Flowmon is a name for monitoring probe which is the result of academic research activity on CESNET and also a name for a commercial product which is marketed by university spin-off company Flowmon Networks.
Contents
Flowmon probe - result of research activities
Flowmon probe is an appliance for monitoring and reporting information of IP flows in high-speed computer networks. The probe is being developed by Liberouter team within the scope of CESNET research plan Optical National Research Network and its New Applications, research activity 602 - Programmable hardware.

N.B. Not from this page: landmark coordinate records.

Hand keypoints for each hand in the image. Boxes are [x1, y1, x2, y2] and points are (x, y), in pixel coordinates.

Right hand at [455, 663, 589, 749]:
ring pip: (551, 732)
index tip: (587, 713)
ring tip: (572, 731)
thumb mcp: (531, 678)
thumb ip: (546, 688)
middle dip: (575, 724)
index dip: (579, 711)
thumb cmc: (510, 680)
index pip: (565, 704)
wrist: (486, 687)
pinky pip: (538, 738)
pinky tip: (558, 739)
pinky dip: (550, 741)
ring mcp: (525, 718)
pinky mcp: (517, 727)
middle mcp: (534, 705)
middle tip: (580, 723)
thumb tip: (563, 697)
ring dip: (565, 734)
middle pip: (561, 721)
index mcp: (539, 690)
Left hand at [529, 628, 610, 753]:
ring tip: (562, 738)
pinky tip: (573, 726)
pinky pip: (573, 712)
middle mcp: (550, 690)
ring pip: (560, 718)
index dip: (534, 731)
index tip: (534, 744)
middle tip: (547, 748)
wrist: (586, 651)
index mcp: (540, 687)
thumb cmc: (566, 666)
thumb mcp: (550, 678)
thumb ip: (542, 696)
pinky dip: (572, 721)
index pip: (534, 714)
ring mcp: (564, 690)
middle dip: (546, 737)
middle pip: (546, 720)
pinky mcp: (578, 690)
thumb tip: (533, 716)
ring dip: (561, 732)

Flowmon probe is build upon a pair of programmable network cards, called COMBO, and a host computer with Linux operating system. The pair of COMBO cards consists of a main card with PCI, PCI-X or PCI-Express connector for a connection to a motherboard of the host computer and of an add-on card with 2 or 4 network interfaces. Both cards contain programmable chips (FPGAs) which are able to process high amount of data at multi-gigabit speed. The flow monitoring process itself is split between the hardware (acceleration cards) and the application software running on the host computer. Following the principle of hardware/software codesign, all time-critical tasks are implemented in FPGA chips on acceleration cards while more complex operations are carried out by the application software. This concept enables monitoring of modern high-speed (1 Gbps, 10 Gbps) networks with no packet loss and with no necessity of input sampling. At the same time, a flexible and user-friendly interface is provided by software.

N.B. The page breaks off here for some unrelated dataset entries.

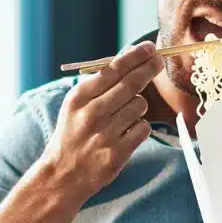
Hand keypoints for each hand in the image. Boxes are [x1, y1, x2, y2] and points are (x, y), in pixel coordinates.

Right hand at [39, 41, 163, 202]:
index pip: (113, 69)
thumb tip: (129, 55)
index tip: (150, 48)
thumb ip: (100, 82)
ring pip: (140, 105)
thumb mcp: (76, 104)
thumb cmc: (73, 133)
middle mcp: (91, 113)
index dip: (135, 56)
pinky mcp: (117, 153)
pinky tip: (127, 132)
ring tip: (124, 114)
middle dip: (149, 68)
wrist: (62, 174)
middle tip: (159, 61)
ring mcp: (105, 134)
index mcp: (79, 97)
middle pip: (131, 83)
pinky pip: (143, 128)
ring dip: (139, 106)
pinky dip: (139, 127)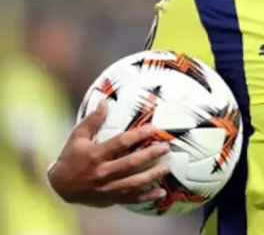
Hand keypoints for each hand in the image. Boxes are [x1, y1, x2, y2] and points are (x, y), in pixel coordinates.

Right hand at [47, 100, 171, 206]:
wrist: (60, 186)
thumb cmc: (71, 158)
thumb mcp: (77, 137)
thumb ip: (92, 120)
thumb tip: (105, 102)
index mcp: (96, 155)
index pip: (120, 143)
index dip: (138, 135)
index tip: (153, 128)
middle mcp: (103, 172)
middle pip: (130, 163)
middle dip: (150, 155)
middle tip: (166, 147)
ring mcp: (107, 187)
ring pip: (133, 183)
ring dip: (152, 175)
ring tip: (167, 168)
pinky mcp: (110, 198)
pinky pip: (130, 199)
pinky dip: (146, 197)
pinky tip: (160, 192)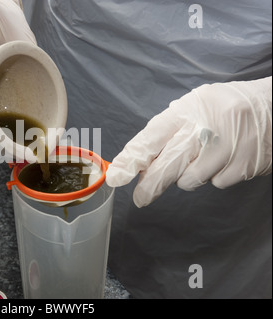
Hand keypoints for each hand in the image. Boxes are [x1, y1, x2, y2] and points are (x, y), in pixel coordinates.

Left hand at [106, 77, 271, 207]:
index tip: (117, 176)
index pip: (152, 136)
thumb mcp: (193, 108)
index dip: (132, 158)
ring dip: (188, 176)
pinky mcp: (244, 165)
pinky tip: (224, 159)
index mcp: (188, 109)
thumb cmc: (224, 108)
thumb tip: (142, 164)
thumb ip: (168, 132)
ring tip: (202, 157)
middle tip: (140, 198)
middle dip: (150, 185)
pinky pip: (216, 183)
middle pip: (168, 164)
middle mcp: (206, 127)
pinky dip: (215, 176)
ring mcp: (227, 148)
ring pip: (190, 179)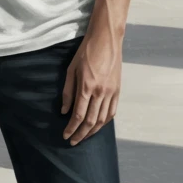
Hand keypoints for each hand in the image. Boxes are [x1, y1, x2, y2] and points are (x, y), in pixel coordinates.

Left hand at [61, 25, 122, 144]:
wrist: (106, 40)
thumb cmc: (85, 52)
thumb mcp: (71, 69)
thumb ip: (67, 92)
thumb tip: (64, 111)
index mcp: (87, 86)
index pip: (78, 114)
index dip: (71, 128)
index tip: (66, 136)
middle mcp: (100, 92)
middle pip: (90, 121)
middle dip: (81, 134)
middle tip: (73, 142)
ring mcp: (111, 92)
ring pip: (103, 119)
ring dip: (93, 131)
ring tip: (84, 137)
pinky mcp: (118, 90)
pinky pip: (112, 112)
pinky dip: (105, 122)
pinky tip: (98, 126)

Flowmon probe is a passive monitoring device, i.e. it does not alter passing traffic in any way. Therefore, its detection is hardly possible. When connected to a network, Flowmon probe observes all passing traffic/packets, extracts and aggregates information of IP flows into flow records. Flowmon probe is able to export aggregated data to external collectors in NetFlow (version 5 and 9) and IPFIX format. Collectors collect incoming flow records and store them for automated or manual and visual analysis (automated malicious traffic detection, filter rules, graphs and statistical schemas). The whole system allows monitoring of actual state of monitored network as well as long-term traffic analysis.
Flowmon probe is part of GÉANT2 Security Toolset, which consists of the netflow analysis tools NfSen and NfDump and the Flowmon appliance.

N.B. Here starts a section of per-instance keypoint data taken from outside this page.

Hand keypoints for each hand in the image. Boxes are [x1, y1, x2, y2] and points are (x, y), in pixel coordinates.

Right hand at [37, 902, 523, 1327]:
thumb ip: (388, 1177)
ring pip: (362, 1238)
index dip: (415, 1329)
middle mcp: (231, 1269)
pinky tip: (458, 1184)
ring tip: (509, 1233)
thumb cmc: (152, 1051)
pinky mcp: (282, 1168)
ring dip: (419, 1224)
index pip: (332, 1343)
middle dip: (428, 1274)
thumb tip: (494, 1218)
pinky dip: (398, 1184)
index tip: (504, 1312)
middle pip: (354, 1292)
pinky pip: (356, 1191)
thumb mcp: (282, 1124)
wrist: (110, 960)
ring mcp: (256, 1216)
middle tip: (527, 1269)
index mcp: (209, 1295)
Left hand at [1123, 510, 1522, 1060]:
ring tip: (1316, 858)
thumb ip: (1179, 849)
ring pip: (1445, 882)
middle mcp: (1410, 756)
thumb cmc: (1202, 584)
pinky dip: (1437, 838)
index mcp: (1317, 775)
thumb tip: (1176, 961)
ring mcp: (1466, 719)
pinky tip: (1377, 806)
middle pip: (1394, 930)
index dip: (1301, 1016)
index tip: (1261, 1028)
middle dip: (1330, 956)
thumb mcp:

Flowmon solution - commercial product
Flowmon is network traffic monitoring and security solution of Flowmon Networks company. Flowmon Networks was established in 2007 as a university spin-off, made a technology transfer from CESNET (Czech NREN) and continue in R&D, finish prototypes and put them on the market.
Flowmon solution was initially based on Flowmon probes developed by CESNET. Nowadays Flowmon is a complete flow monitoring solution which consists of Flowmon Probes, Flowmon Collectors and additional modules - Flowmon ADS, Flowmon APM, Flowmon DDoS Defender, Flowmon Traffic Recorder. Flowmon Probes provide NetFlow/IPFIX statistics about network traffic and come in standard version suitable for most of standard networks (10Mbit/s - 10Gbit/s) or hardware-accelerated version based on CESNET's FPGA boards suitable for high-speed networks (10Gbit/s - 100Gbit/s). Flowmon Collectors are appliances for NetFlow/sFlow/IPFIX/jFlow/NetFlow Lite/Net Stream/cflowd storage and analysis. Flowmon modules extend the functionality of Flowmon Probes or Flowmon Collectors which brings additional functionality - e.g. network behavior analysis (NBA), application performance monitoring, anomaly detection, HTTP logging.